───── PASSAGE GIVEN
This should be unnecessary -- code should never create distinct instances of IR::Type::Boolean.

The original design of the IR was to have all IR::Type objects be pointer-comparable -- there should only be one instance of any give type. That's why there are get functions to cache the objects. However, that probably was not followed for more complex types like tuple and list.

May 15 '24 23:05 ChrisDodd

This should be unnecessary -- code should never create distinct instances of IR::Type::Boolean.

True, but it can easily happen and lead to errors like this. This PR just makes LOr and LAnd consistent to how Operation_Relation` is initialized.

Probably the best way to enforce this is to make the new operator private for any type that supports ::get().

May 16 '24 02:05 fruffy

True, but it can easily happen and lead to errors like this. This PR just makes LOr and LAnd consistent to how Operation_Relation is initialized.

I'm a little hesitant to endorse changes that just serve to obscure bugs elsewhere in the compiler code. Relation needs an override to set the type to bool regardless of the type of the operands, since that is different from either operand. I could see similarly unconditionally setting the type of LAnd and LOr to bool (and maybe LNot as well?), as they require their operands to be bool. So if we had any types that could be implicitly converted to bool, those conversions should go on the operands of LAnd and LOr, not on the result.

Probably the best way to enforce this is to make the new operator private for any type that supports ::get().

Yes, this seems the way to go to avoid future bugs in the code.

May 16 '24 02:05 ChrisDodd

Yes, this seems the way to go to avoid future bugs in the code.

+1. All unique nodes should have closed operator new.

May 16 '24 04:05 asl

I could see similarly unconditionally setting the type of LAnd and LOr to bool (and maybe LNot as well?), as they require their operands to be bool. So if we had any types that could be implicitly converted to bool, those conversions should go on the operands of LAnd and LOr, not on the result.

Yes, the reason I am advocating for this is that relying on pointer comparison to ensure the right type propagates is fragile. In practice, to work around the possibility that you may get a different pointer you will end up having to specifiy IR::Type_Boolean::get() for all instances of these operators anyway.

There is also the clone operator, which throws a wrench into all of this.

I think both things should be done, this PR and the privatization of the new operator for any IR class that uses get(). But the second part might take a little longer because new is so pervasively used in the compiler right now.

May 17 '24 21:05 fruffy

There is also the clone operator, which throws a wrench into all of this.

Well if the types were really singletons (there was no reason to have two instances) that clone should just return this I think, but that does not work type-wise.

Another big problem in my option is the source info. Since that is saved in the node, either these singleton-aspiring types can't have source info (it would be a big breaking change to remove IHasSourceInfo from IR::Type), or they can't be singletons.

So in the end, while the aspiration is for these to be singletons, I don't really see how they can be without rewriting large parts of the compiler (and downstream projects). I suggest we compare them semantically and make all IR::Type_Boolean equal (I believe we already ignore src info in comparison).

Also note that by relying more on IR::...::get() deduplication, we are relying more on static variables, which is not nice :-(.
──────────
Translate this sentence from the compiler discussion above into Spanish: "Probably the best way to enforce this is to make the new operator private for any type that supports ::get()."
───── RECORDS SHOWN
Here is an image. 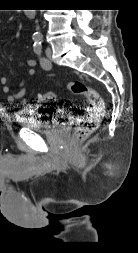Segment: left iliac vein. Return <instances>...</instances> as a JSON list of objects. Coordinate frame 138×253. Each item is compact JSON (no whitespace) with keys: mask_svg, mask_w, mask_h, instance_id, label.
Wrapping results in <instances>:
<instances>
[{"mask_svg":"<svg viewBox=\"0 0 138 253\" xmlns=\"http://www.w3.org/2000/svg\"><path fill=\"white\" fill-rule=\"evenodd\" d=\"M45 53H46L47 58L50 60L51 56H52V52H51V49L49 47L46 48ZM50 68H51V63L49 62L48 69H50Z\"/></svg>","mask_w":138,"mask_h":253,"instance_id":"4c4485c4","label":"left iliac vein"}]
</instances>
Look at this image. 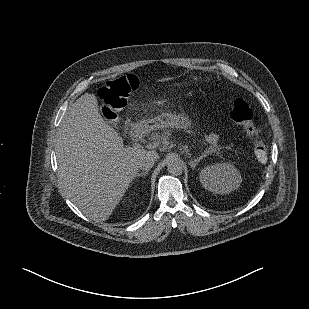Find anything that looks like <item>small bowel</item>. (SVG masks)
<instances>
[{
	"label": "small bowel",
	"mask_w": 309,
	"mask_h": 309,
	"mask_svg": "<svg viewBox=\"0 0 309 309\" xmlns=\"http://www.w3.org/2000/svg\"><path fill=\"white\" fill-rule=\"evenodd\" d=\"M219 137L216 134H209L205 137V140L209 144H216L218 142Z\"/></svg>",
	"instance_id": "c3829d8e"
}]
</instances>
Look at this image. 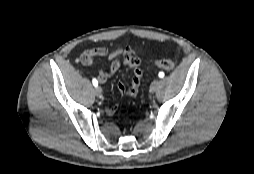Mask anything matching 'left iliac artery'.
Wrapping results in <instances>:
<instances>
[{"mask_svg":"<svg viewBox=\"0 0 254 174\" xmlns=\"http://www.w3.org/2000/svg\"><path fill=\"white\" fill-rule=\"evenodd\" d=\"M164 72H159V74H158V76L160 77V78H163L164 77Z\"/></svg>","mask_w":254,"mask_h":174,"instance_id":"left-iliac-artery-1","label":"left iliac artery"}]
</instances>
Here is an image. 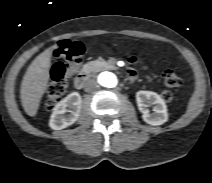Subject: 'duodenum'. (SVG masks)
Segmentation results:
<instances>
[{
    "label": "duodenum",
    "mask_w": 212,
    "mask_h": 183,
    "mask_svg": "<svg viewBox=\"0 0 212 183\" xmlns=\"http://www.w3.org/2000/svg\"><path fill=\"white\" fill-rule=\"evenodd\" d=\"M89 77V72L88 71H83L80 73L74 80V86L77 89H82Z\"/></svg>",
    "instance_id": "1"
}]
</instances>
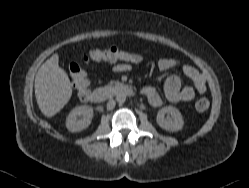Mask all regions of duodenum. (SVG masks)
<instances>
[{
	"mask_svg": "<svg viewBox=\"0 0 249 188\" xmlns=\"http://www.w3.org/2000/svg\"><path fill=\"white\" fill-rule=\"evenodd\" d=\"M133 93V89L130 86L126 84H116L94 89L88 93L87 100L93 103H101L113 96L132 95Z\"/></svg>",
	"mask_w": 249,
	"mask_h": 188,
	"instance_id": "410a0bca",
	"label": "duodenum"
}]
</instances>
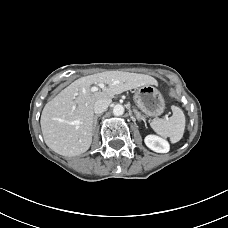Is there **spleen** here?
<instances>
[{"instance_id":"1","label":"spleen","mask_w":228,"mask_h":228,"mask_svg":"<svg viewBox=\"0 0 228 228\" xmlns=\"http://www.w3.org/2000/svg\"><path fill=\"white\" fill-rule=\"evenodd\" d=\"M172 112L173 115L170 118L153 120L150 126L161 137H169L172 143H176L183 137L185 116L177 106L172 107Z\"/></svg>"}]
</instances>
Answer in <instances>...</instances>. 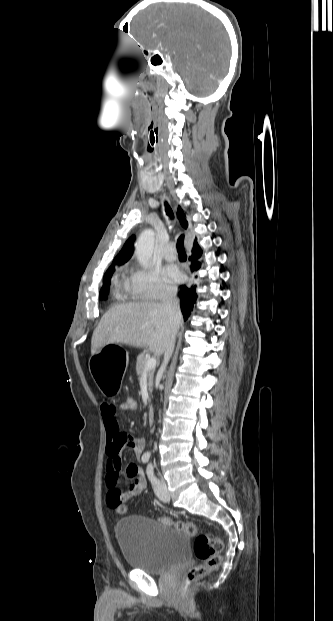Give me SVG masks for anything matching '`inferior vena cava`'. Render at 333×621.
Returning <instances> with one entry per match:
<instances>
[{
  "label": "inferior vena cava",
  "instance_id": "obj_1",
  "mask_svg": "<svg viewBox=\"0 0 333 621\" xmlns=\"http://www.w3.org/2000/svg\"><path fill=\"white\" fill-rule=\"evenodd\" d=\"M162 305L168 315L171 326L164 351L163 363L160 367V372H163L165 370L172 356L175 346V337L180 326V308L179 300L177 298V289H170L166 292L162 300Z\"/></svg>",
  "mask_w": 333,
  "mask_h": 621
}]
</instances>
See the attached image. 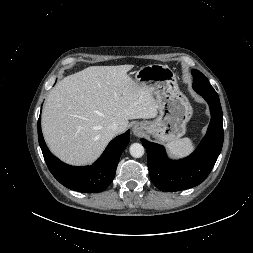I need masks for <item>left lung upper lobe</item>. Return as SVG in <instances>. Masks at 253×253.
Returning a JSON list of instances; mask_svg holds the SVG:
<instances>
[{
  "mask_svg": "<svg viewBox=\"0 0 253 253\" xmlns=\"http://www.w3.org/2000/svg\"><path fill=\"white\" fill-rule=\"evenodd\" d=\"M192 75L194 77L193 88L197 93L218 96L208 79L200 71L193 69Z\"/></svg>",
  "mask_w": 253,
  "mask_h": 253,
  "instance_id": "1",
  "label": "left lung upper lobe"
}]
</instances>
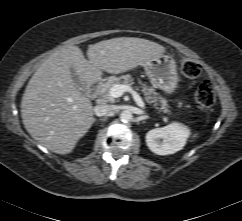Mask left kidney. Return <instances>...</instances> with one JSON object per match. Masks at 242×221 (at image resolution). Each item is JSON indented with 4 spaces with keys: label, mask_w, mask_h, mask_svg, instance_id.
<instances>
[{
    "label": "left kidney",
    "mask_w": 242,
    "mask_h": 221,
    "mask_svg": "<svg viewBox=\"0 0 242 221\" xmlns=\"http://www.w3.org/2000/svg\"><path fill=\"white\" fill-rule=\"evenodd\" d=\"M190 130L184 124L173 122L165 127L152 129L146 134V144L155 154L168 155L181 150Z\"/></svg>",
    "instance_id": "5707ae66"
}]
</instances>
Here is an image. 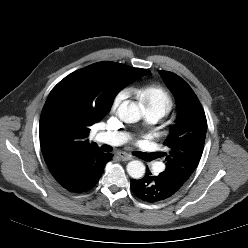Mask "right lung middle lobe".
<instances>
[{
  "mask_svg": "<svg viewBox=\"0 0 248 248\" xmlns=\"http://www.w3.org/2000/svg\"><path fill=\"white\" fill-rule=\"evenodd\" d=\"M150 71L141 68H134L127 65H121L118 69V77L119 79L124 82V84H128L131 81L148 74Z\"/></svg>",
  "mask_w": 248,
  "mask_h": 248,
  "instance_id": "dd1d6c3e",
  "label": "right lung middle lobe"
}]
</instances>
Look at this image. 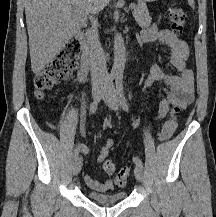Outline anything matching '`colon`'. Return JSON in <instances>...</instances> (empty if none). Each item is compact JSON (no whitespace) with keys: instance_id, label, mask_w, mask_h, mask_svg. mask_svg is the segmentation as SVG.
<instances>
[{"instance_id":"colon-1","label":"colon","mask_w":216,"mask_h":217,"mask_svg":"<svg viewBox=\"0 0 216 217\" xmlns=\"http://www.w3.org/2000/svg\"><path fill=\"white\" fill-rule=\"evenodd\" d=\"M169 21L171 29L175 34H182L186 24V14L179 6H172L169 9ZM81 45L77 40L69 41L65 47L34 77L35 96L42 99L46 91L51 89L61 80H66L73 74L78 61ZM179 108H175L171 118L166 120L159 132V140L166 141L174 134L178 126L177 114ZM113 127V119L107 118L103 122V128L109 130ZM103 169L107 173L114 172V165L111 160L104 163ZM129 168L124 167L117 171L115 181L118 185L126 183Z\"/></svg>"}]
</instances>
──────────
> [RIGHT ANSWER]: Probablemente la mejor manera de imponer esto es hacer privado el operador new para cualquier tipo que admita ::get().